Yesterday, astoundingly so - I have not in many months, and never in quite the same way, felt such a large amount of ponerized programming surface at once! Instead of merely blind, unthinking identification influencing mental activity, it "unfolded", "came out" from below a conscious level and became part of my "conscious" emotional orientation. A part of me that decidedly was in favor of STS. And feeling what It was all about, I tried to ascertain what this part of me fundamentally wanted - its Goal. And it had to do with power - which brought me to my previous thoughts of how, funnily enough, knowledge and awareness (and understanding as part of them) being power, it is the STO being that strictly speaking is the most powerful (which is rather funny to consider when keeping in mind the attitude of a devoted STSer as it tries to dominate creation through its twisted ways, staying ultimately "number two" no matter how hard and nastily - and counter-productively - it strives). And I let It - this part of me - grow in my knowledge, expand in awareness as it became increasingly "conscious". The final result, as I kept on pondering, was that it began to "melt".
Thereafter, following the theme of the thoughts of It, I spent some time pondering - and feeling - the deeper nature and reality of some of the nastiest forms of "feeding" going on in the world, and step by step my state of awareness - and the way it felt - kept changing.

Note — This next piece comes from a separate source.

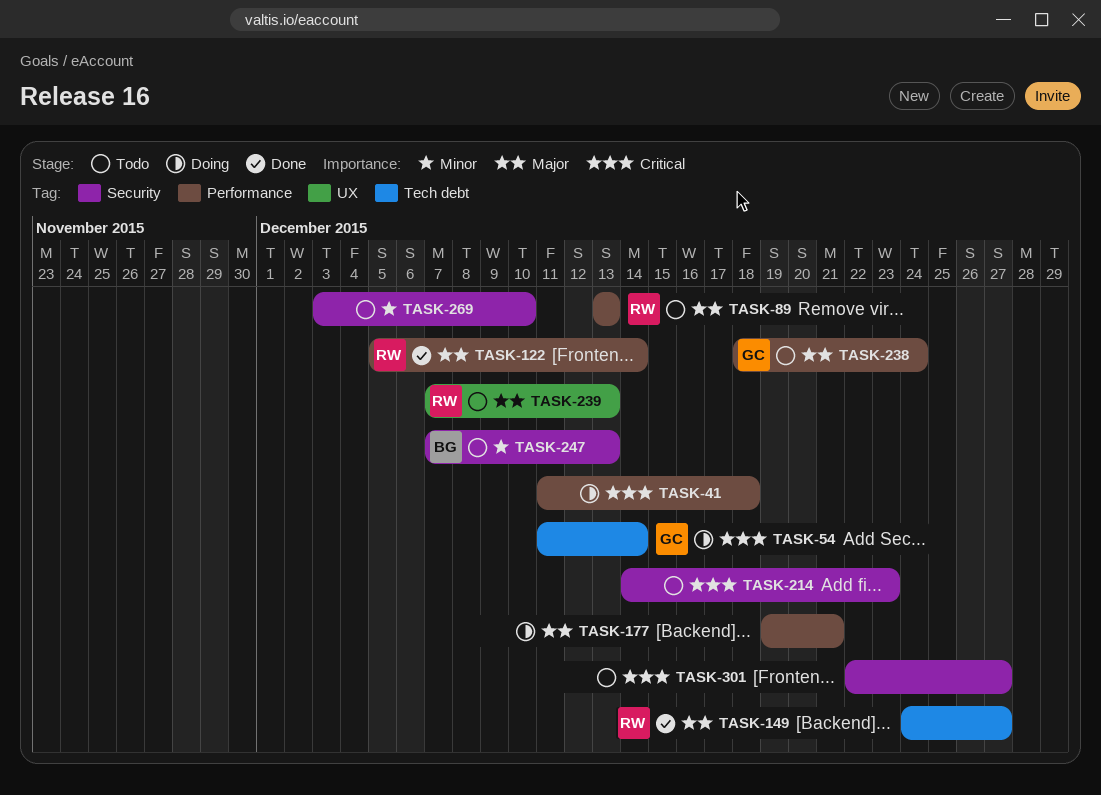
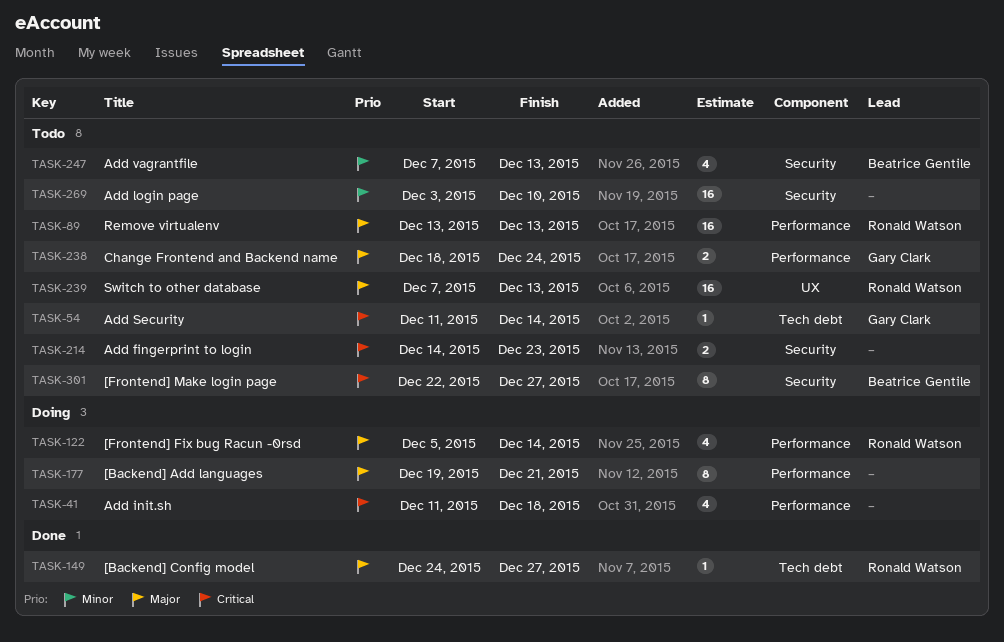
TASK-54, status: Doing -> Todo
TASK-122, status: Done -> Doing
TASK-301, owner: none -> Beatrice Gentile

I did a lot of breathing throughout all this, including when later taking a long, hot bath.
Throughout those hours, from the moment It came into awareness, I felt more ambiguous in terms of alignment - except deeper within, from where I kept "on track" throughout it all.
According to my "energetic perception", I am much cleaner and expanded than before within - but rather more gunky near the surface.
I definitely look forward to more of this breathing, spinning and praying!